ILL.- A young college co-ed came running in tears to her father. "Dad, you gave me some terrible financial advice!" "I did? What did I tell you?" said the dad. "You told me to put my money in that big bank, and now that big bank is in trouble."

"What are you talking about? That’s one of the largest banks in the state," he said. "There must be some mistake."

"I don’t think so," she sniffed. "They just returned one of my checks with a note saying, ’Insufficient Funds’."

You may not have experienced insufficient funds in your life, but you have experienced low funds because of food, clothing and shelter expenses. You get one bill paid and here comes another in the mail. They are like weeds that just keep coming back.

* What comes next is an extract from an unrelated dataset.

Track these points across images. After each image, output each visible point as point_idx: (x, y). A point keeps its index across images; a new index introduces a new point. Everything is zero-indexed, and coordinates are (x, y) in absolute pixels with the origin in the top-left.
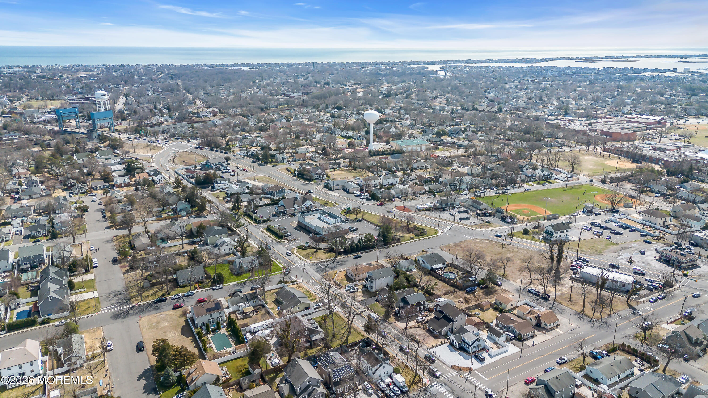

I got some bad news for you. We’re all debtors. We’re in debt. We’ll always be in debt. And that sounds like bad news! But may not be bad at all. Our greatest debt is not financial, it’s spiritual. I owe you and you owe me. We owe everyone the debt of love.

Rom. 13:8 “Let no debt remain outstanding, except the continuing debt to love one another, for he who loves his fellowman has fulfilled the law.”

Loving people is still the right thing to do and the best thing to do. God wants us to love people until the day we die. Love does no wrong. It makes sense that if you love someone, you will do no harm to them. You won’t steal from them. You won’t talk bad to them or bad about them.

I Pet. 4:8 “Above all, love each other deeply, because love covers over a multitude of sins.” ABOVE ALL.

As much as we know that we’re supposed to love all people, it’s not always easy to do. People offend us. People irritate us. And some of them dislike us. They do things we don’t agree with, but still, we are to demonstrate love to all as best we can.